Summary: When lawyers defer their legal fees, they expect equity for the risk of not getting paid. If their risk is low or they’re not deferring fees, you can say no. In any case, offer them the right to invest $25K-$50K in your financing instead of giving them free equity.
A reader asks:
“I wonder if I could pester you briefly for lawyer advice. We are talking to a law firm and I’ve got their standard letter of engagement which asks for the right to purchase 1% of common stock at the same price as founders. Their other terms seem reasonable but this term seems pretty tough. What do you think?”
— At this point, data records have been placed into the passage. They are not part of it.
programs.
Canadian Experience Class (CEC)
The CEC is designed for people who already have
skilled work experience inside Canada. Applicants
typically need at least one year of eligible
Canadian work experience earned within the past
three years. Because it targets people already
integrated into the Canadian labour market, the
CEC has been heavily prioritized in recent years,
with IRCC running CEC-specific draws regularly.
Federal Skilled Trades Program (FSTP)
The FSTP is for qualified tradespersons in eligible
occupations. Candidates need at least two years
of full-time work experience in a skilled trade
This is a common ‘ask’ by lawyers.
It’s also an example of a negotiation axiom: you get what you ask for. Particularly when one side is relatively clueless about industry norms, the other side’s strategy is to ask and expect their clueless opponent to say yes.
Lawyers want equity for deferring their legal fees.
If your lawyers are not deferring their legal fees, you should just say no. You’re already paying them for their services, right?
If your lawyers are deferring their legal fees, they can ask for whatever they like: equity, backrubs, your car, whatever. They want compensation for the risk of never getting paid. That’s fair.
But if your financing is imminent or nearly certain, the risk of not getting paid is low and you can still say no. Or give them the minimum equity you would give an advisor: roughly .1% vesting monthly over 1-2 years with no cliff.
Equity doesn’t incent lawyers to work on your case.
Most law firms spread the equity to (1) just the partners or (2) across the entire firm. In either case, the partner on your case receives nearly zero equity and the associate who does all the work receives even less.
Unless you hire a one-man law firm, equity doesn’t incent lawyers to work on your case.
Let your lawyers invest instead of giving them free equity.
In any case, if your lawyers ask for a piece of the business, you can offer them the right to invest $25K-$50K in your financing instead—don’t give them the equity for free. They get equity, you get money.
This unfortunately incents your lawyers to drive down the share price of your financing, but this conflict of interest is small relative to their existing conflicts of interest:
Most law firms do a lot more business with VCs than they’re likely to do with you. VCs hire law firms. VCs refer new clients to law firms. Lawyers make money by executing transactions and your investors simply provide more transactions than you do.
So don’t sweat this minor conflict of interest.